I believe that Marini, Dos Santos and Bambirra always sought to extend their conception beyond Latin America. And that comprehensive view was confirmed in recent applications, such as the use of dependency models to interpret the debt crisis in Greece. Their concept has also been used to explain how the euro is a monetary association, which imposes value transfers from the periphery to the center of Europe.

I think that such a widespread application of the Theory of Dependency is inspired by the writings of the mature Marx, who reevaluated the national struggle while imagining transitions to socialism from communal forms. It is also based on the later analyses of the classical (and post-war) Marxists, who wrote about the mechanisms of the drain of resources and the appropriation of the surplus of the periphery.

It is also necessary to note the harmony with contemporary thinkers, who explained the reasons for the dependence of Asia and Africa. Or the connection with authors who in recent years have theorized the dynamic of accumulation by dispossession and the new imperial logic dictated by mobile global overproduction.

In all those cases we can see how the dependency theory matured always in fruitful conceptual encounters. An important case was the connection with world-system theory — to understand how underdevelopment is recreated with the stratifications imposed by the international division of labor.

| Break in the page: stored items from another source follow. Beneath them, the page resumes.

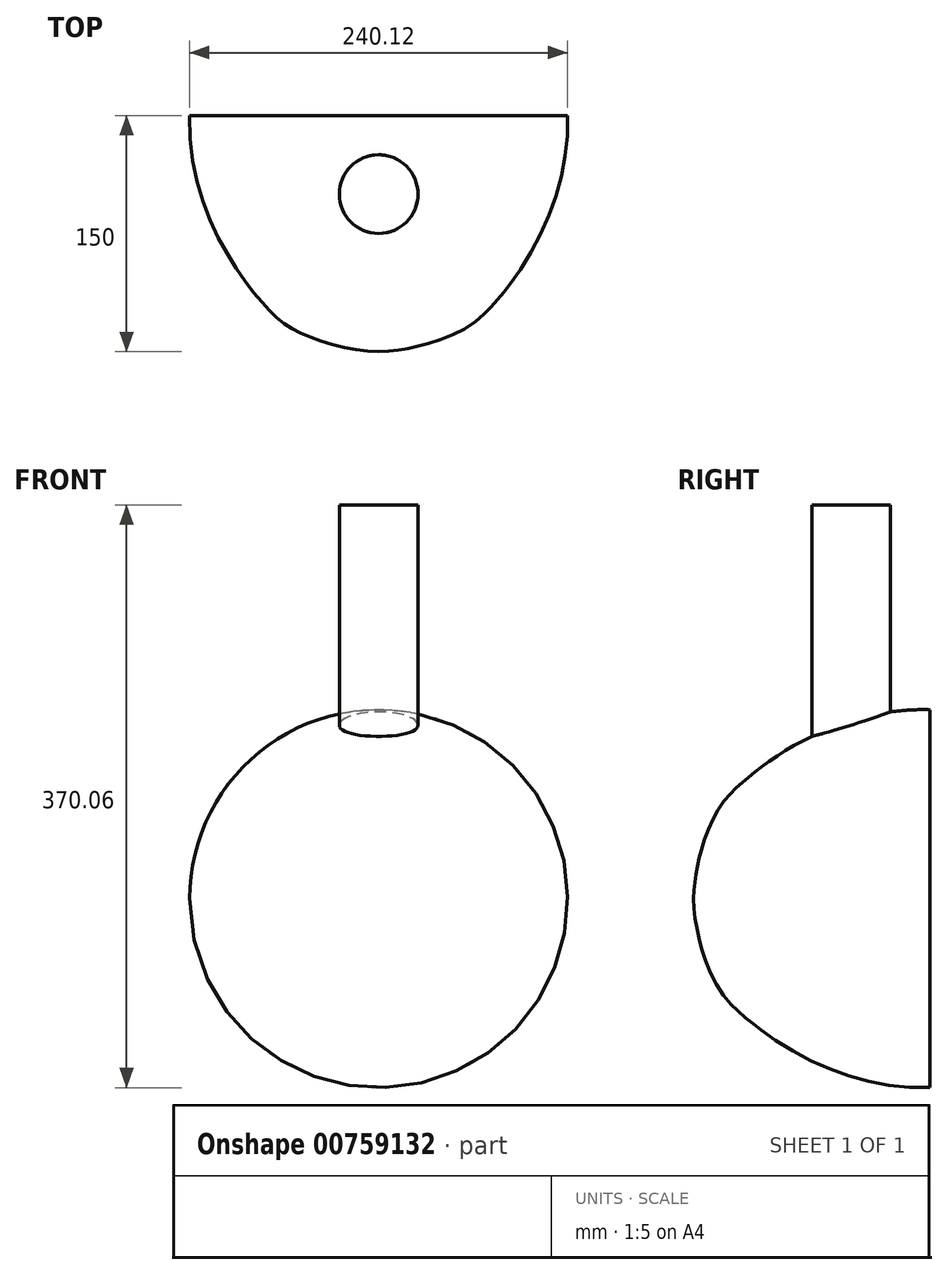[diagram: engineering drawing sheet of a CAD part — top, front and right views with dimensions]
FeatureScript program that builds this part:
annotation { "Feature Type Name" : "Feature", "Feature Type Description" : "" }
export const myFeature = defineFeature(function(context is Context, id is Id, definition is map)
    precondition{}
    {
        {
            var Q0;
            Q0=qCreatedBy(makeId("Top.planeOp"),FACE);
            var sketch = newSketch(context, id + "F0", { "sketchPlane" : qUnion([Q0])});
            skLineSegment(sketch, "E0", {"start": v(0, 0) * mm, "end": v(0, 150) * mm});
            skLineSegment(sketch, "E1", {"start": v(0, 150) * mm, "end": v(-120, 150) * mm});
            skFitSpline(sketch, "E2", {"points": [v(-120, 150) * mm, v(-76.2, 33.72) * mm, v(-47.32, 10.78) * mm, v(0, 0) * mm], "startDerivative": vector(-9.6, -344.99) * mm, "endDerivative": vector(152.96, 0) * mm});
            skSolve(sketch);
        }
        {
            var Q0;
            Q0 = qSketchRegion(id + "F0", true);
            var Q1;
            Q1=sQuery(id+"F0.wireOp",EDGE,"E0");
            revolve(context, id + "F1", {"surfaceOperationType" : NewSurfaceOperationType.NEW, "entities" : qUnion([Q0]), "axis" : qUnion([Q1]), "revolveType" : RevolveType.FULL});
        }
        {
            var Q0;
            Q0=qCreatedBy(makeId("Top.planeOp"),FACE);
            var sketch = newSketch(context, id + "F2", { "sketchPlane" : qUnion([Q0])});
            skLineSegment(sketch, "E3", {"start": v(0, 0) * mm, "end": v(0, 100) * mm});
            skCircle(sketch, "E4", {"center": v(0, 100) * mm, "radius": 25 * mm});
            skSolve(sketch);
        }
        {
            var Q0;
            Q0 = qSketchRegion(id + "F2", true);
            extrude(context, id + "F3", {"entities" : qUnion([Q0]), "operationType" : NewBodyOperationType.ADD, "depth" : 250 * mm, "offsetDistance" : 25 * mm});
        }
    });
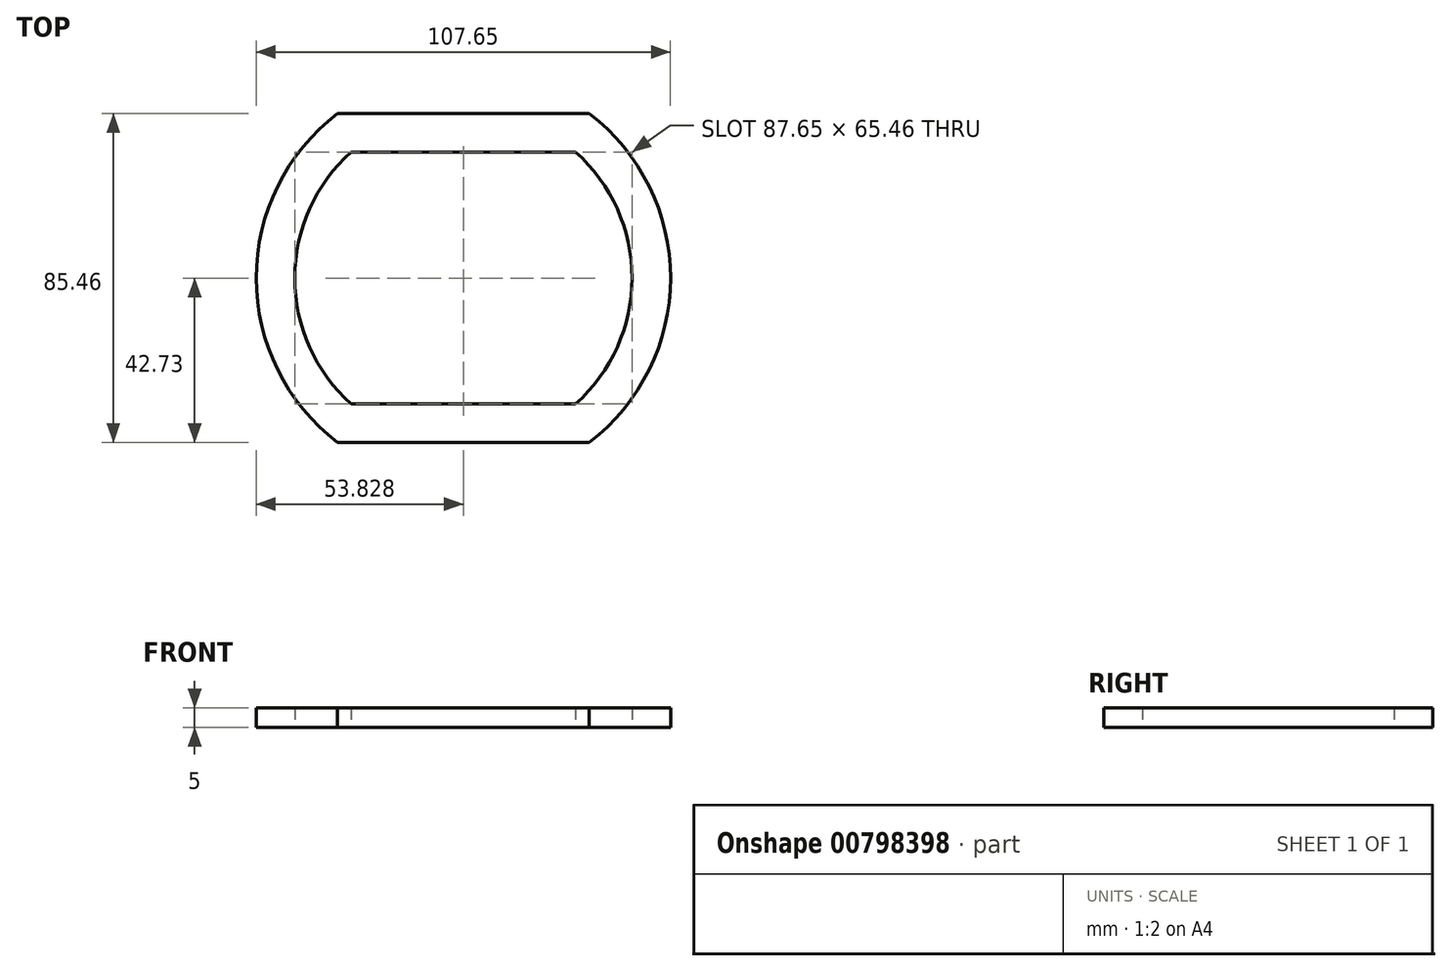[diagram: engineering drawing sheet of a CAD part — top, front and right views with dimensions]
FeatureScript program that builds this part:
annotation { "Feature Type Name" : "Feature", "Feature Type Description" : "" }
export const myFeature = defineFeature(function(context is Context, id is Id, definition is map)
    precondition{}
    {
        {
            var Q0;
            Q0=qCreatedBy(makeId("Top.planeOp"),FACE);
            var sketch = newSketch(context, id + "F0", { "sketchPlane" : qUnion([Q0])});
            skLineSegment(sketch, "E0", {"start": v(0, -42.73) * mm, "end": v(-65.46, -42.73) * mm});
            skLineSegment(sketch, "E1", {"start": v(-65.46, 42.73) * mm, "end": v(0, 42.73) * mm});
            skArc(sketch, "E2", {"start": v(0, -42.73) * mm, "mid": v(21.1, 0) * mm, "end": v(0, 42.73) * mm});
            skPoint(sketch, "E2.centerSnap0", {"position": v(-32.73, 42.73) * mm});
            skArc(sketch, "E3.trimOffspring", {"start": v(-65.46, 42.73) * mm, "mid": v(-86.56, 0) * mm, "end": v(-65.46, -42.73) * mm});
            skPoint(sketch, "E4.end.orphan", {"position": v(-65.46, 0) * mm});
            skArc(sketch, "E5.0", {"start": v(-3.59, -32.73) * mm, "mid": v(11.1, 0) * mm, "end": v(-3.59, 32.73) * mm});
            skLineSegment(sketch, "E5.1", {"start": v(-3.59, -32.73) * mm, "end": v(-61.88, -32.73) * mm});
            skArc(sketch, "E5.2", {"start": v(-61.88, 32.73) * mm, "mid": v(-76.56, 0) * mm, "end": v(-61.88, -32.73) * mm});
            skLineSegment(sketch, "E5.3", {"start": v(-61.88, 32.73) * mm, "end": v(-3.59, 32.73) * mm});
            skSolve(sketch);
        }
        {
            var Q0;
            Q0=makeQuery(id+"F0.imprint","IMPRINT",FACE,{"disambiguationData":[TD([[makeQuery(id+"F0.imprint","IMPRINT",EDGE,{"derivedFrom":sQuery(id+"F0.wireOp",EDGE,"E0")}),-1.0]])]});
            extrude(context, id + "F1", {"entities" : qUnion([Q0]), "depth" : 5 * mm, "offsetDistance" : 25 * mm});
        }
    });
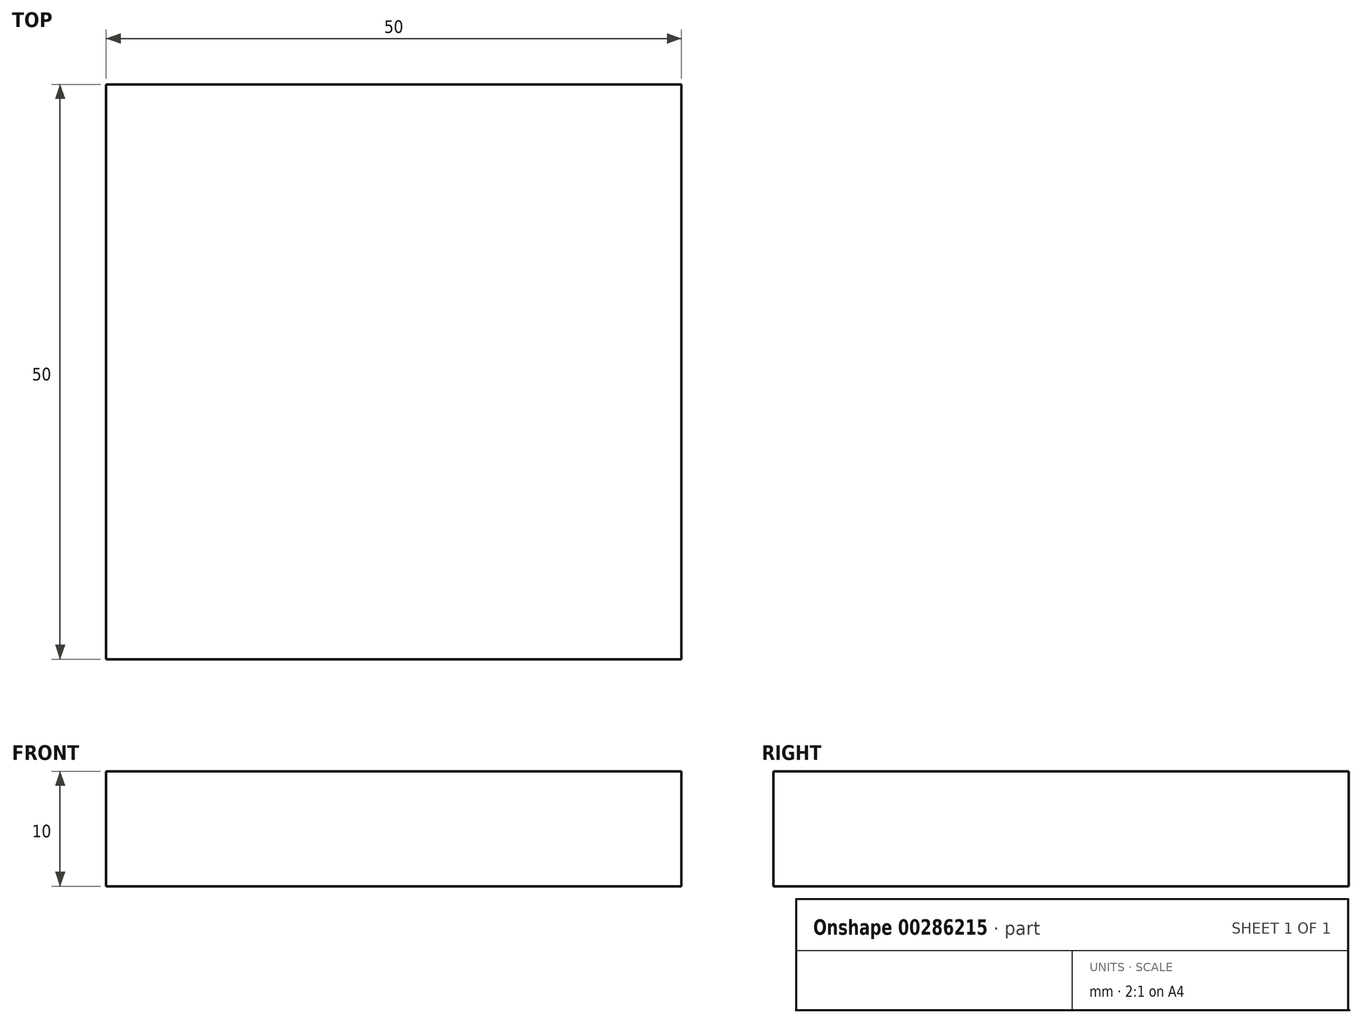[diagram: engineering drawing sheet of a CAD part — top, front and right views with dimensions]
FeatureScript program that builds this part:
annotation { "Feature Type Name" : "Feature", "Feature Type Description" : "" }
export const myFeature = defineFeature(function(context is Context, id is Id, definition is map)
    precondition{}
    {
        {
            var Q0;
            Q0=qCreatedBy(makeId("Top.planeOp"),FACE);
            var sketch = newSketch(context, id + "F0", { "sketchPlane" : qUnion([Q0])});
            skLineSegment(sketch, "E0.bottom", {"start": v(25, -25) * mm, "end": v(-25, -25) * mm});
            skLineSegment(sketch, "E0.top", {"start": v(25, 25) * mm, "end": v(-25, 25) * mm});
            skLineSegment(sketch, "E0.left", {"start": v(25, -25) * mm, "end": v(25, 25) * mm});
            skLineSegment(sketch, "E0.right", {"start": v(-25, -25) * mm, "end": v(-25, 25) * mm});
            skPoint(sketch, "E0.middle", {"position": v(0, 0) * mm});
            skSolve(sketch);
        }
        {
            var Q0;
            Q0 = qSketchRegion(id + "F0", true);
            extrude(context, id + "F1", {"entities" : qUnion([Q0]), "oppositeDirection" : true, "depth" : 10 * mm});
        }
    });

This same kind of confluence with endogenous Marxism [of Ecuadorian Agustín Cueva] made it possible to complement the analysis of the external extraction of resources with studies of internal obstructions to development.

In summary: I believe that if we persist in this tradition that enriches theoretical connections, we will be able to overcome the condition of being simple cultivators of dependency theory. And in that way we will be able to mature and correct mistakes collectively, facing the challenges of a political context very different from the one that reigned in the 1970s. This new scenario should lead us to revise our conceptions in the light of the real problems of the popular movement and the left.

Profiles and tributes

I conclude this presentation with a tribute to three recently deceased figures of the Theory of Dependency: Samir Amin, Theotonio Dos Santos and Immanuel Wallerstein. All three shared the profile of the intellectual who aspires to reunify the social sciences, without imposing the primacy of one discipline over another. All three favored an all-around approach and sought different paths to avoid academic confinement.

For these reasons this award is also for them. It is a recognition to the memory and the great work of those who guided the development of the Theory of Dependency. I am sure they would be very happy to notice how their work is read and studied as a weapon of struggle — in the university, in the street and in the militancy joined with the masses.

They aspired to build a future of equality and justice, their goal was a society with neither exploiters nor exploited masses, and we have the responsibility to make that ideal a reality. So again, thank you all very much for coming to this presentation of thinkers, comrades and friends.